## Exercise goal
Restate the data below word for word. Skip any images it contains.

## Source material
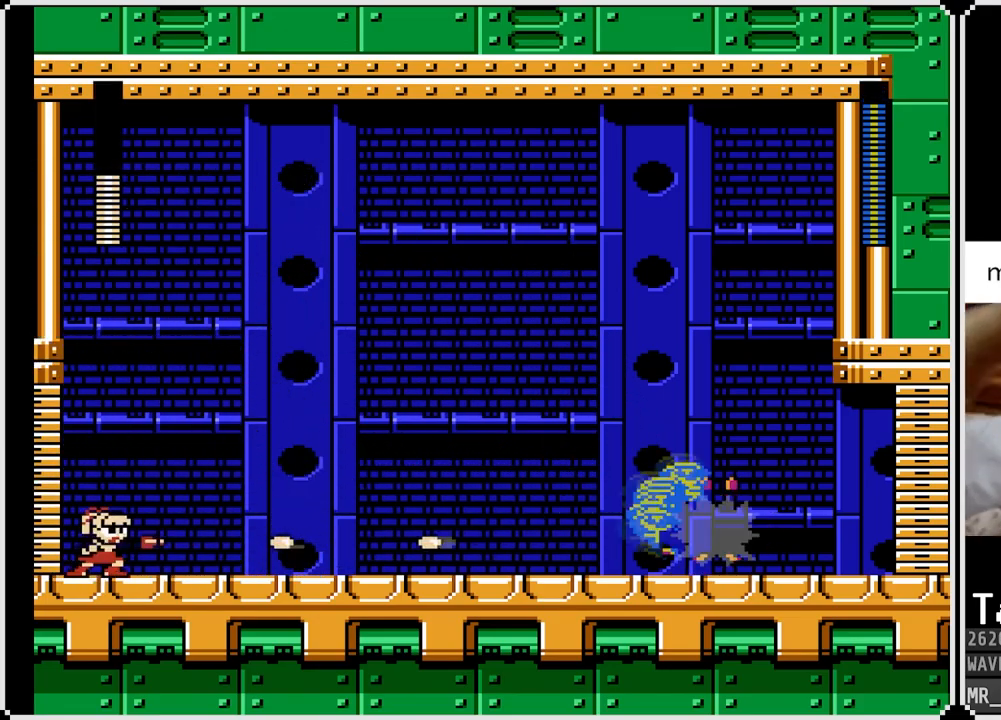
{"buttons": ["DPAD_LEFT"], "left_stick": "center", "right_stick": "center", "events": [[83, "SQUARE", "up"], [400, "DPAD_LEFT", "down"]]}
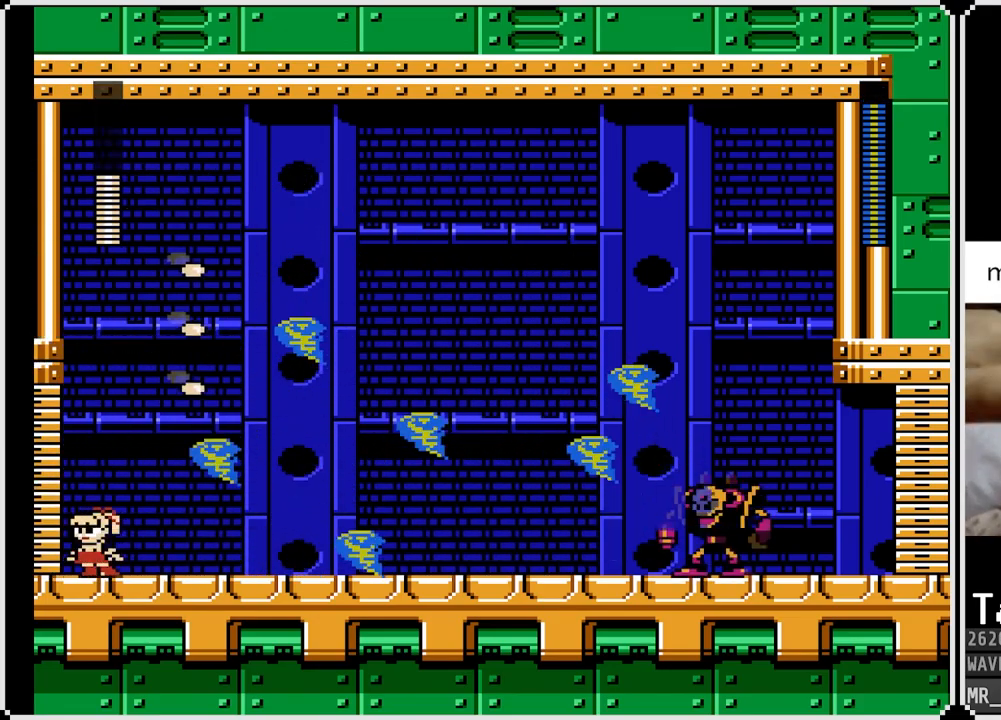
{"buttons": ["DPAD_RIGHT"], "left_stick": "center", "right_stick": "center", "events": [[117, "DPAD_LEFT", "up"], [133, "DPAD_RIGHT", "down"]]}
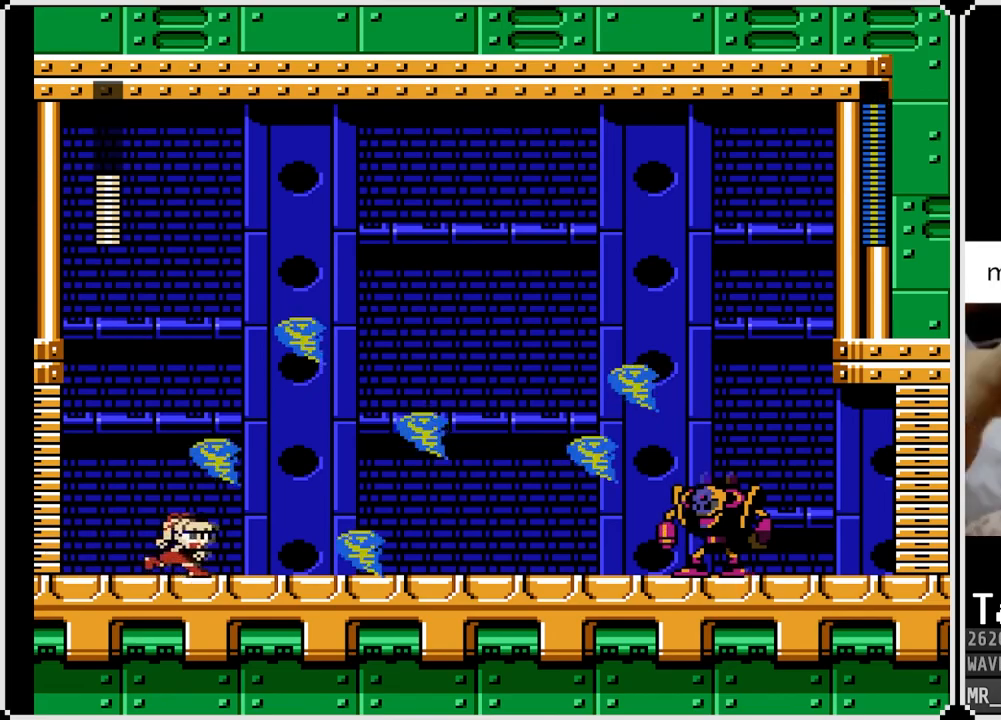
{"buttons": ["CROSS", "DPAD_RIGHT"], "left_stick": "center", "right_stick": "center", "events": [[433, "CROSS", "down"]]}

## Written solution
{"buttons": ["DPAD_LEFT"], "left_stick": "center", "right_stick": "center", "events": [[83, "SQUARE", "up"], [400, "DPAD_LEFT", "down"]]}
{"buttons": ["DPAD_RIGHT"], "left_stick": "center", "right_stick": "center", "events": [[117, "DPAD_LEFT", "up"], [133, "DPAD_RIGHT", "down"]]}
{"buttons": ["CROSS", "DPAD_RIGHT"], "left_stick": "center", "right_stick": "center", "events": [[433, "CROSS", "down"]]}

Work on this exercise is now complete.